--- The data ---

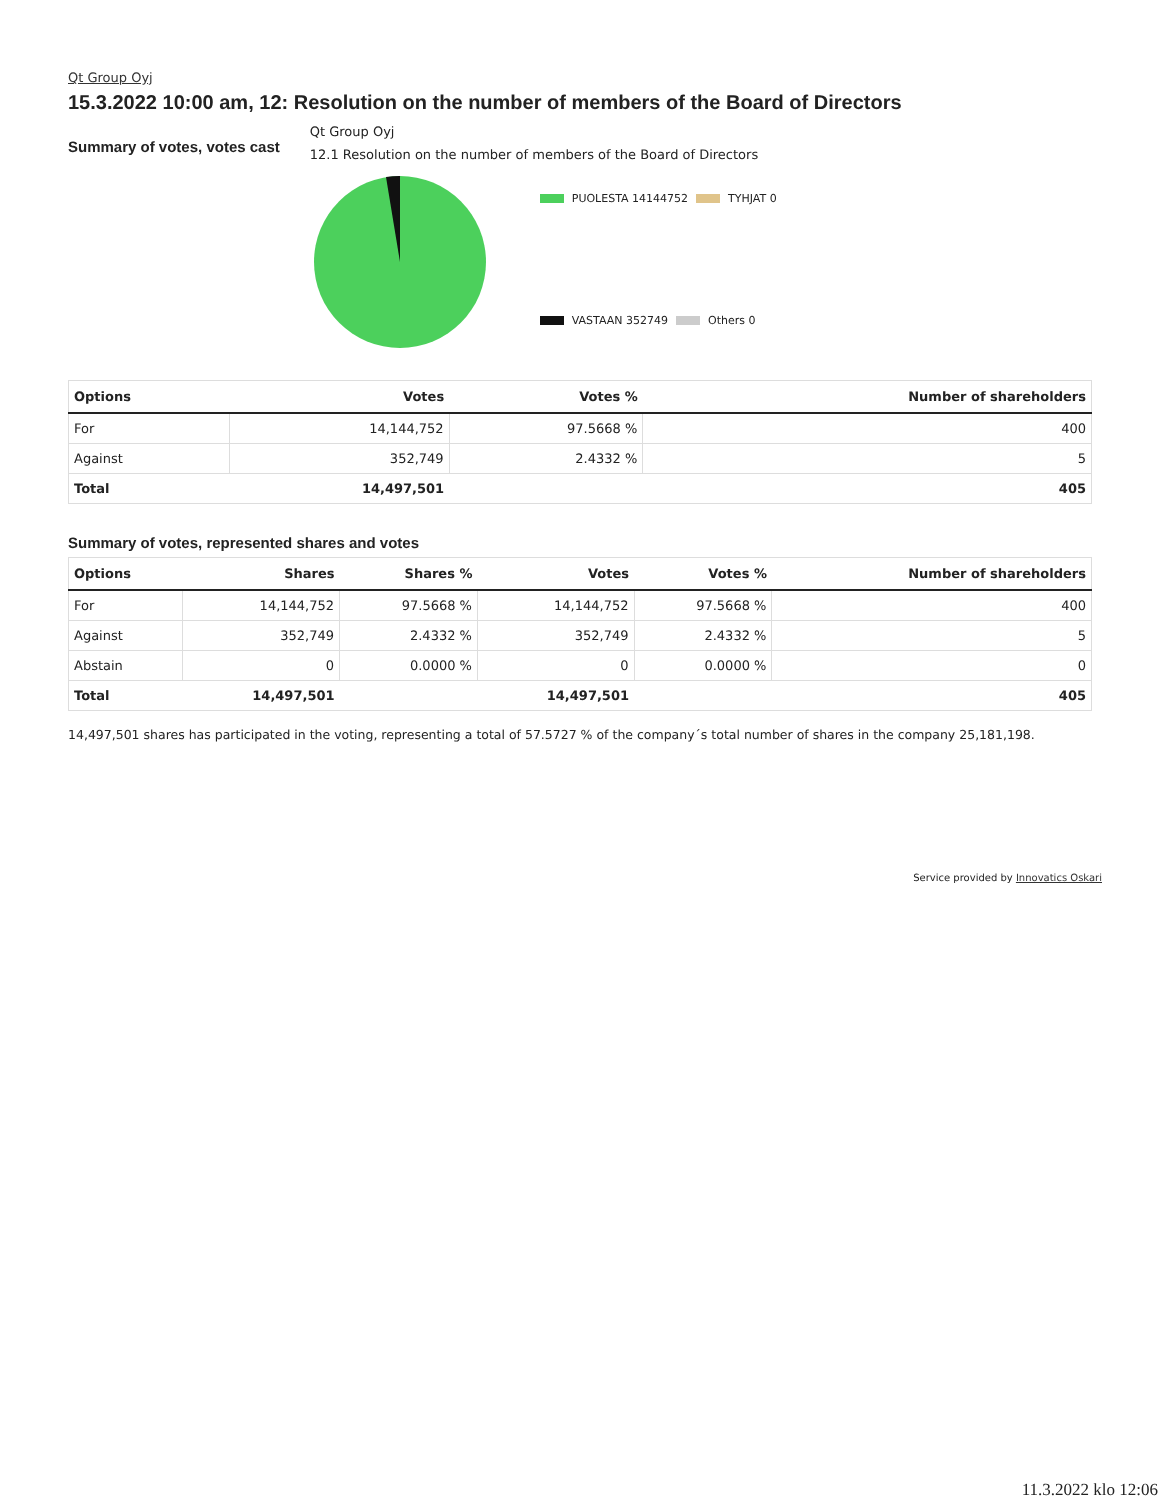Qt Group Oyj
15.3.2022 10:00 am, 12: Resolution on the number of members of the Board of Directors
Summary of votes, votes cast
Qt Group Oyj
12.1 Resolution on the number of members of the Board of Directors
PUOLESTA 14144752 TYHJAT 0
VASTAAN 352749 Others 0
| Options | Votes | Votes % | Number of shareholders |
| --- | --- | --- | --- |
| For | 14,144,752 | 97.5668 % | 400 |
| Against | 352,749 | 2.4332 % | 5 |
| Total | 14,497,501 | | 405 |
Summary of votes, represented shares and votes
| Options | Shares | Shares % | Votes | Votes % | Number of shareholders |
| --- | --- | --- | --- | --- | --- |
| For | 14,144,752 | 97.5668 % | 14,144,752 | 97.5668 % | 400 |
| Against | 352,749 | 2.4332 % | 352,749 | 2.4332 % | 5 |
| Abstain | 0 | 0.0000 % | 0 | 0.0000 % | 0 |
| Total | 14,497,501 | | 14,497,501 | | 405 |
14,497,501 shares has participated in the voting, representing a total of 57.5727 % of the company´s total number of shares in the company 25,181,198.
Service provided by Innovatics Oskari
11.3.2022 klo 12:06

--- What you are asked to do ---
Only those lines running from the one containing "97.5668 % | 14,144,752" through the last line of the data above are to be copied, exactly, with both ends included.

--- Result of the exercise ---
| For | 14,144,752 | 97.5668 % | 14,144,752 | 97.5668 % | 400 |
| Against | 352,749 | 2.4332 % | 352,749 | 2.4332 % | 5 |
| Abstain | 0 | 0.0000 % | 0 | 0.0000 % | 0 |
| Total | 14,497,501 | | 14,497,501 | | 405 |
14,497,501 shares has participated in the voting, representing a total of 57.5727 % of the company´s total number of shares in the company 25,181,198.
Service provided by Innovatics Oskari
11.3.2022 klo 12:06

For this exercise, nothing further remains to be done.